Challenge: Convert each line of the data below into a numbered list, leaving out any blank lines.

***** Records to use

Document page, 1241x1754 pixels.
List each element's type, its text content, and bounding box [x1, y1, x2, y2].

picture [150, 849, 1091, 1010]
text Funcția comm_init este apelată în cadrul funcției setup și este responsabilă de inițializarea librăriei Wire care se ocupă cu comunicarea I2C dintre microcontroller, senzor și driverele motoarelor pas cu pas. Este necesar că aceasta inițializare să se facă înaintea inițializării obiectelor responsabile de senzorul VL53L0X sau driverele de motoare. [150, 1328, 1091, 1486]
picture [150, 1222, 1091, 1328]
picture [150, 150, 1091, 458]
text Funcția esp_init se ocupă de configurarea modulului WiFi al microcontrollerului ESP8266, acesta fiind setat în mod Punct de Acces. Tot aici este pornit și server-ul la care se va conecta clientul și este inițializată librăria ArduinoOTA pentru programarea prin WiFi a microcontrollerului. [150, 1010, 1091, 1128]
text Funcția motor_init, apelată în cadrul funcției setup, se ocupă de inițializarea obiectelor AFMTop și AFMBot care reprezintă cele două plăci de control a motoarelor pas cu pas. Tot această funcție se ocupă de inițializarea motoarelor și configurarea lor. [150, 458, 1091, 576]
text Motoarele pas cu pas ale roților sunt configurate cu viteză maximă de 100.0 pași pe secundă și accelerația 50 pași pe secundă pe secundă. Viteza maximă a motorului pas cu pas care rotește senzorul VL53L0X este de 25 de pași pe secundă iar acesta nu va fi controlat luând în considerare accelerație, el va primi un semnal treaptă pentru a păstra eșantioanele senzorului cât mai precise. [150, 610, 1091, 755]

**********

Completed exercise:
1. Document page, 1241x1754 pixels.
2. List each element's type, its text content, and bounding box [x1, y1, x2, y2].
3. picture [150, 849, 1091, 1010]
4. text Funcția comm_init este apelată în cadrul funcției setup și este responsabilă de inițializarea librăriei Wire care se ocupă cu comunicarea I2C dintre microcontroller, senzor și driverele motoarelor pas cu pas. Este necesar că aceasta inițializare să se facă înaintea inițializării obiectelor responsabile de senzorul VL53L0X sau driverele de motoare. [150, 1328, 1091, 1486]
5. picture [150, 1222, 1091, 1328]
6. picture [150, 150, 1091, 458]
7. text Funcția esp_init se ocupă de configurarea modulului WiFi al microcontrollerului ESP8266, acesta fiind setat în mod Punct de Acces. Tot aici este pornit și server-ul la care se va conecta clientul și este inițializată librăria ArduinoOTA pentru programarea prin WiFi a microcontrollerului. [150, 1010, 1091, 1128]
8. text Funcția motor_init, apelată în cadrul funcției setup, se ocupă de inițializarea obiectelor AFMTop și AFMBot care reprezintă cele două plăci de control a motoarelor pas cu pas. Tot această funcție se ocupă de inițializarea motoarelor și configurarea lor. [150, 458, 1091, 576]
9. text Motoarele pas cu pas ale roților sunt configurate cu viteză maximă de 100.0 pași pe secundă și accelerația 50 pași pe secundă pe secundă. Viteza maximă a motorului pas cu pas care rotește senzorul VL53L0X este de 25 de pași pe secundă iar acesta nu va fi controlat luând în considerare accelerație, el va primi un semnal treaptă pentru a păstra eșantioanele senzorului cât mai precise. [150, 610, 1091, 755]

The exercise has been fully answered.